The Healthdirect website provides general health advice, a symptom checker which compares symptoms against clinical presentations, and a health directory which lists many primary, secondary and tertiary care services.

==History==
In February 2006, the Council of Australian Governments (COAG) signed a Heads of Agreement to establish the National Health Call Centre Network (NHCCN). The NHCCN commenced delivering services in July 2007, with its core service operating under a single national name, Healthdirect Australia, and national phone number – 1800 022 222. In December 2012, the NHCCN changed its trading name to Healthdirect Australia, reflecting the organisation’s evolution from procuring and managing telephone triage services to offering multiple services with integrated telephone and online channels. This was followed in November 2015 by the change of the registered name to Healthdirect Australia Limited. After a review of after-hours primary health care in July 2015, Healthdirect Australia began to operate locally tailored after-hours services and new GP advice and support lines. From March 2020 until December 2023 Healthdirect was operating the National Coronavirus Helpline (NCH) providing telephone advice to the public. It handled more than four million calls. From January 2026, healthdirect has been providing 1800MEDICARE (1800 633 422) service. This service offers a free, 24/7 helpline where a consumer can speak to a registered nurse about any health concern. The nurse will provide advice on the next step and can offer an after hours telehealth consultation with a GP.

==Services==
Healthdirect Australia's services include a helpline available 24 hours a day, an after-hours general practitioner (GP) helpline, the healthdirect website (which provides free health information) and a Symptom Checker (a guided, online self-triage tool allowing visitors to initiate their health enquiry online). The Pregnancy, Birth and Baby service includes a telephone helpline and a website, providing support to families of children aged up to 5 years. Healthdirect services also include the National Health Services Directory (NHSD) and Video Call service.

==Decommissioned Services==
COVID-19 services and tools in response to the pandemic were launched in 2020 and decommissioned in 2024 having reached end of life and end of use.

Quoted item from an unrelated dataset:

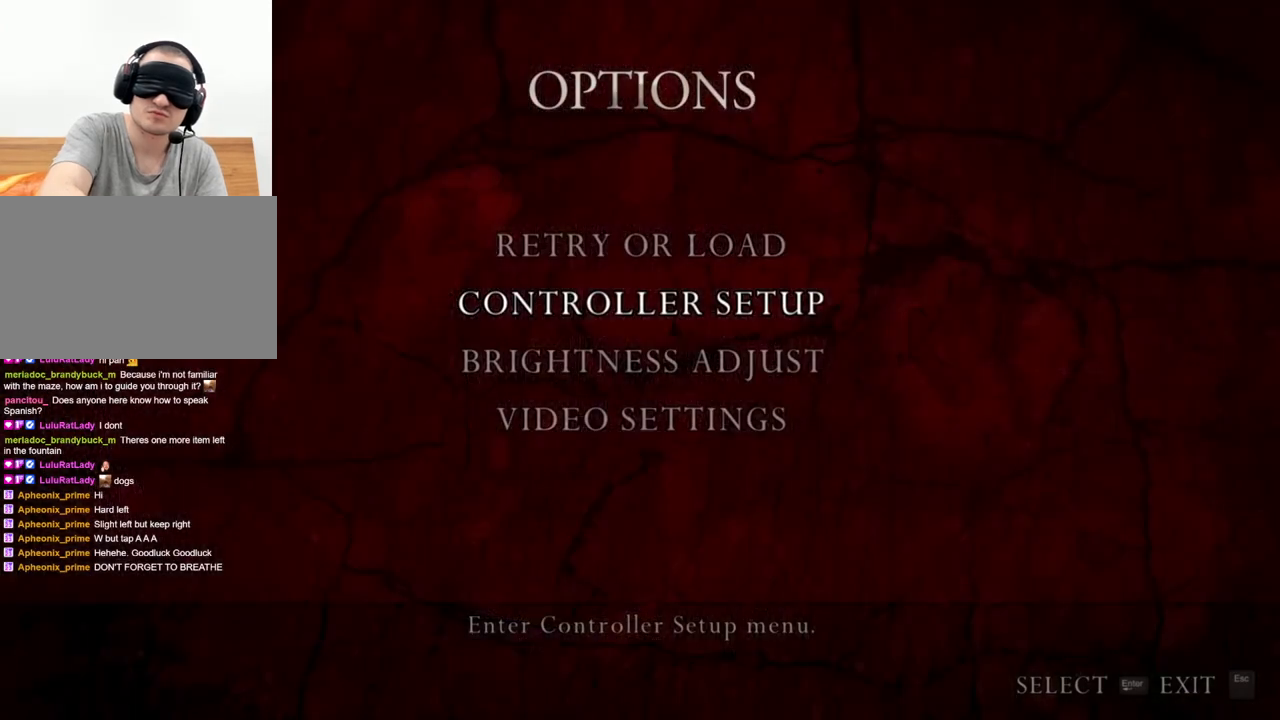
{"keys": [], "mouse": [], "events": []}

In September 2019, Healthdirect and The George Institute for Global Health launched a free online Risk Checker, an online evaluation tool to help Australian consumers check their risk of developing heart disease, diabetes or kidney disease. The Risk Checker was taken offline in late 2024 due to a lack of maintained currency with health guidelines and low user rates.

==See also==
- Health care in Australia
- Telehealth
- Medicare (Australia)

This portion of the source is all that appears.